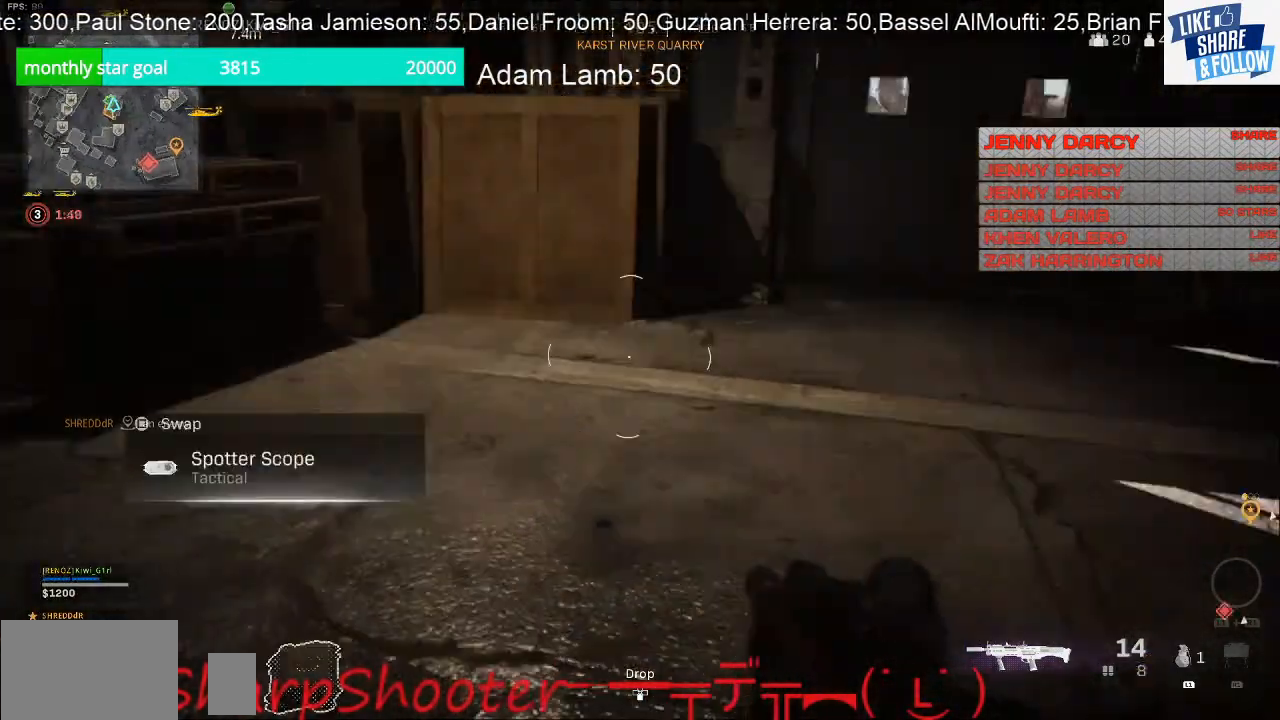
{"buttons": [], "left_stick": "left", "right_stick": "left", "events": [[33, "left_stick", "down-right"], [33, "right_stick", "up-right"], [200, "left_stick", "center"], [233, "right_stick", "center"], [467, "left_stick", "left"], [467, "right_stick", "left"]]}
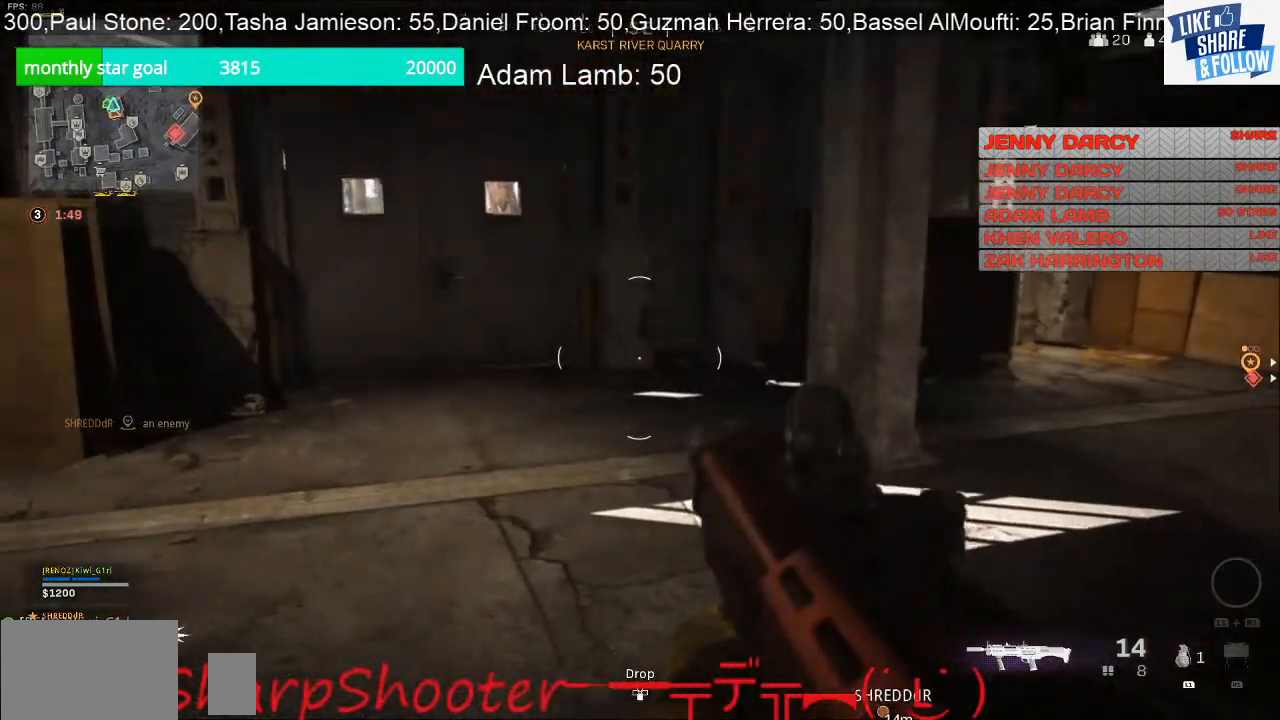
{"buttons": [], "left_stick": "up", "right_stick": "center", "events": [[133, "left_stick", "up-left"], [367, "left_stick", "up"], [367, "right_stick", "up"], [467, "right_stick", "center"]]}
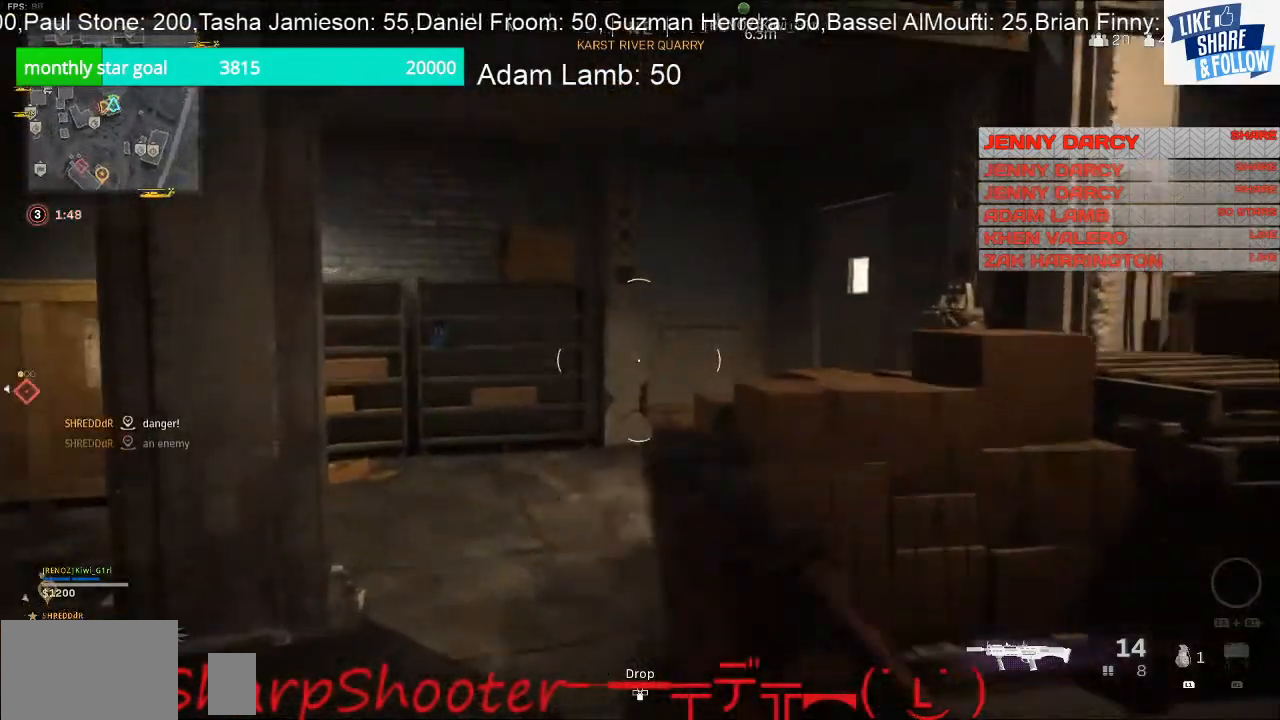
{"buttons": [], "left_stick": "up-left", "right_stick": "center", "events": [[167, "right_stick", "left"], [233, "left_stick", "left"], [433, "left_stick", "up-left"], [433, "right_stick", "center"]]}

> [TASK DESCRIPTION]: Where a picture appears in the material above, skip it, and print the rest exactly.

> [EXPECTED ANSWER]:
{"buttons": [], "left_stick": "left", "right_stick": "left", "events": [[33, "left_stick", "down-right"], [33, "right_stick", "up-right"], [200, "left_stick", "center"], [233, "right_stick", "center"], [467, "left_stick", "left"], [467, "right_stick", "left"]]}
{"buttons": [], "left_stick": "up", "right_stick": "center", "events": [[133, "left_stick", "up-left"], [367, "left_stick", "up"], [367, "right_stick", "up"], [467, "right_stick", "center"]]}
{"buttons": [], "left_stick": "up-left", "right_stick": "center", "events": [[167, "right_stick", "left"], [233, "left_stick", "left"], [433, "left_stick", "up-left"], [433, "right_stick", "center"]]}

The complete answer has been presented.